We have opted for a secular state which is enjoined to observe strict neutrality among religious tendencies. This duty indeed extends to the right not to believe or hold or observe any religion.
Where religious rights are at odds with other constitutional guarantees or a legitimate government purpose, the conflict must be weighed carefully, keeping in mind that in our constitutional democracy the constitution is supreme and there is no hierarchy of rights. All rank equally. We all have the right to be different.

— Dikgang Moseneke

The charter has been endorsed by signatories from all major religions in South Africa and the Commission for the Promotion and Protection of the Rights of Cultural, Religious and Linguistic Communities.
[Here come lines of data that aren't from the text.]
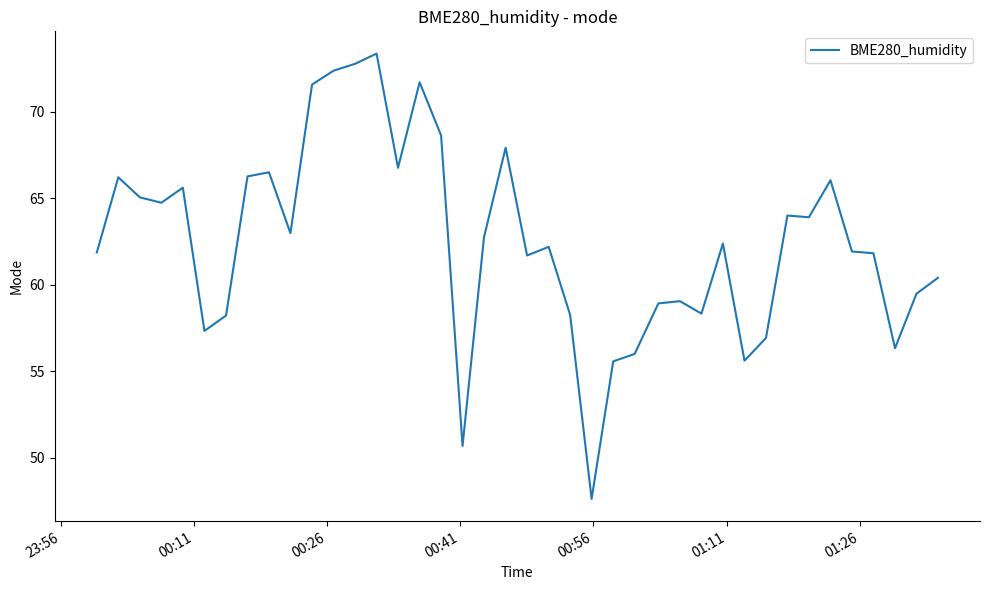

What is the difference between the maximum and minimum values?

25.7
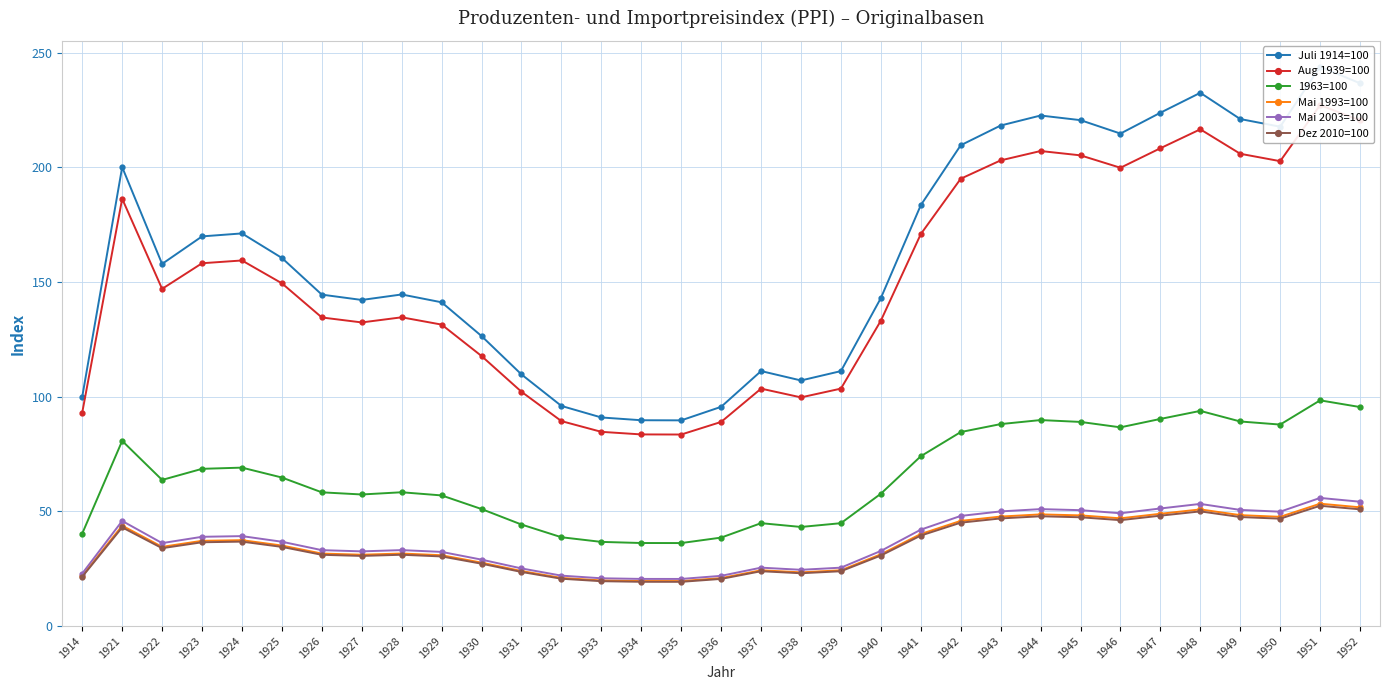

The value of Juli 1914=100 at 1941 is 265.5. True or false?

False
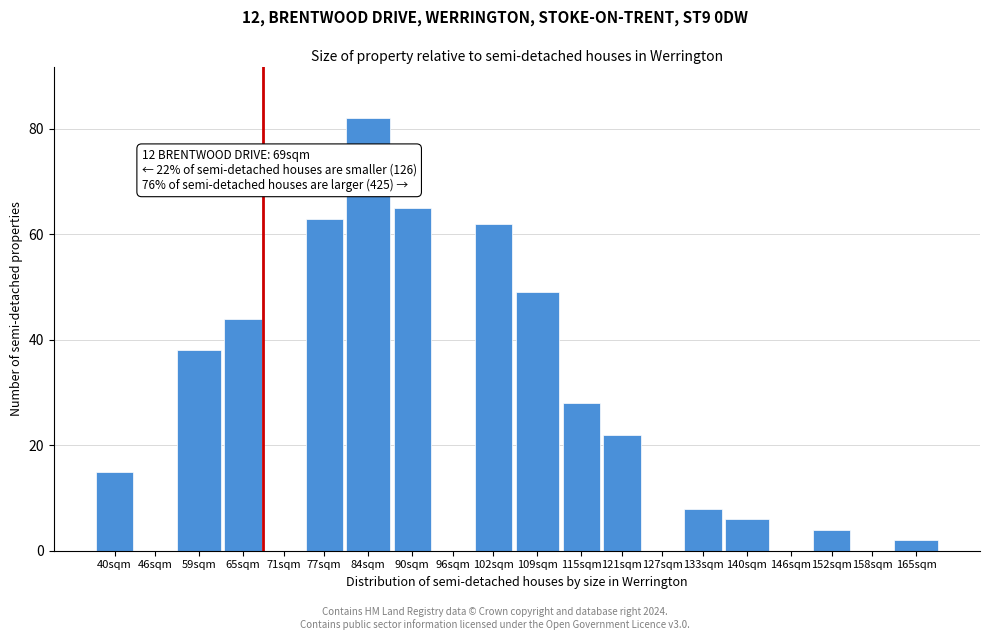

Reading left to right, what are all the values shown in this chart?

40sqm=15	46sqm=0	59sqm=38	65sqm=44	71sqm=0	77sqm=63	84sqm=82	90sqm=65	96sqm=0	102sqm=62	109sqm=49	115sqm=28	121sqm=22	127sqm=0	133sqm=8	140sqm=6	146sqm=0	152sqm=4	158sqm=0	165sqm=2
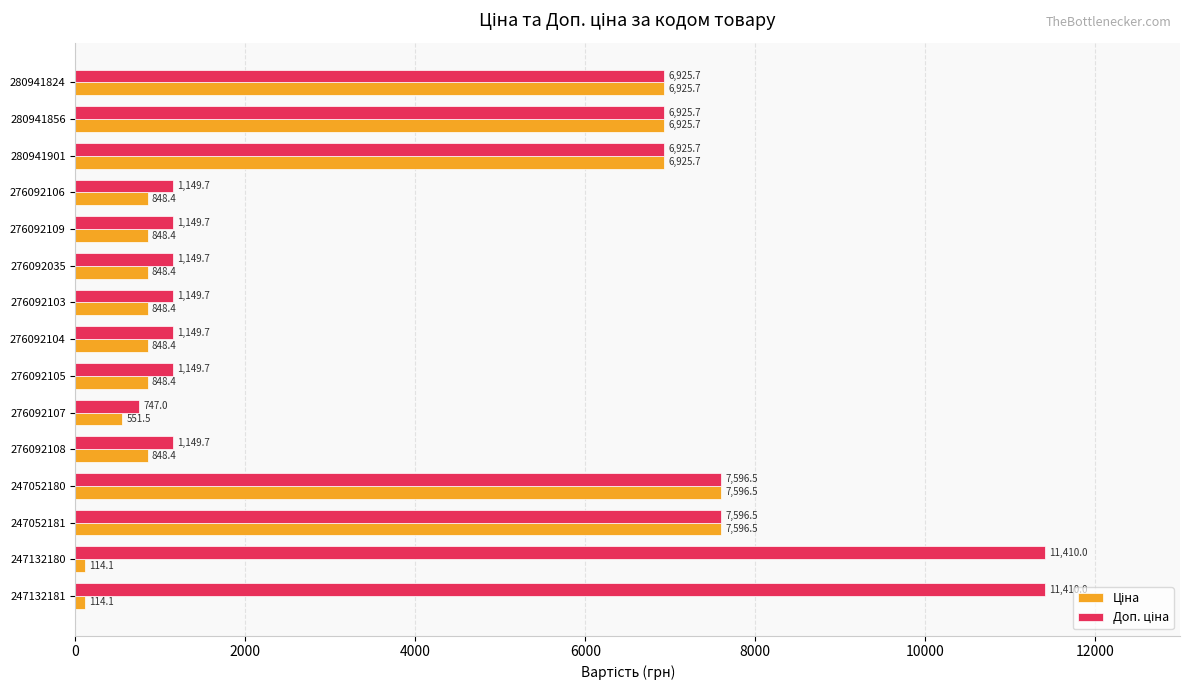

What is the spread (max minus min) of values at 276092109?

301.3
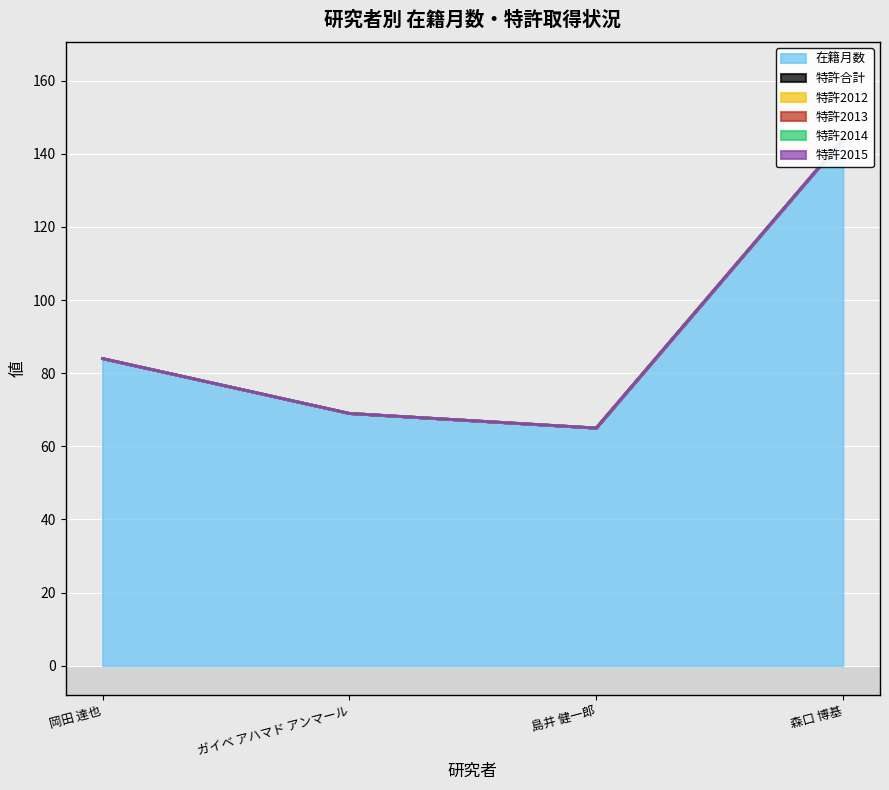

Which category has the lowest value in the 特許2015 series?

岡田 達也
Signatories include representatives of religious groups and organisations, human rights organisations, legal and academic entities and media bodies.

By the first annual general meeting of the South African Council for the Protection and Promotion of Religious Rights and Freedoms in 2011, 67 religious organisations, including numerous Christian denominations representing approximately 8–10 million South Africans, had signed the charter.

==South African Council for the Protection and Promotion of Religious Rights and Freedoms==
After the public endorsement of the charter, the South African Council for the Protection and Promotion of Religious Rights and Freedoms was established to oversee the process of the charter being formally enacted into South African law by Parliament. A steering committee convened by Prof Pieter Coertzen was also appointed to prepare a constitution for the council.

The members of the council, some of whom previously served on the Continuation Committee, are:

- Prof Pieter Coertzen (Dutch Reformed Church, University of Stellenbosch)
- Dr Nokuzola Mndende (African Traditional Religion)
- Shawn Boshoff (The Church of Jesus Christ of the Latter-day Saints)
- Marius Oosthuizen (Rhema Ministries)
- Dr Mary-Anne Plaatjies van Huffel (Uniting Reformed Church in Southern Africa)
- F Matthew Esau (Anglican Church of Southern Africa)
- Moss Nthla (The Evangelical Alliance of South Africa)
- Reg Willis (Christian Lawyers Association)
- K Padayachy (SA Tamil Federation)
- Anton Knoetze (Commission for the Promotion and Protection of the Rights of Cultural, Religious and Linguistic Communities)

Specialists appointed to the steering committee are:

- Prof Iain Benson (University of Notre Dame, Sydney, Australia, Global Centre for Pluralism, University of the Free State, Miller Thomson LLP)
- Victor Van Vuuren
- Prof Erasmus Malherbe (University of Johannesburg (retired))

==Criticism of the charter==
The charter has been criticised by Pagan South Africans and non-religious South Africans.

Members of the South African Pagan Council expressed concern that the charter would be used to enforce religious discrimination in society, for example by providing the unlimited right to refuse service to South African citizens on the grounds of religious conscience, and would result in state-subsidized religious education in a secular state.

Jacques Rousseau of the Free Society Institute considers existing legislative protection of religious beliefs to be clear and adequate and expressed concern about the charter allowing discrimination against the non-religious and containing undue limitation on freedom of speech over and above the hate speech clause in the Constitution. Rossouw also expressed concern about vague wording open to interpretation in a document intended to provide clarity about constitutional rights.

According to the Freedom from Religion South Africa action group, an association of freethinkers, atheists, sceptics and agnostics committed to a secular state, the charter would undermine secularity, democracy and freedom in South Africa. The group is concerned that, instead of advancing freedom of religion, the charter would advance religion and inhibit the religious freedom of those in minority religions and the non-religious. The group is concerned that the charter seeks to entrench religion in educational and state institutions using state powers and state funds. The group has drafted and proposed its own South African Charter of the Freedom from Religion in opposition to the charter.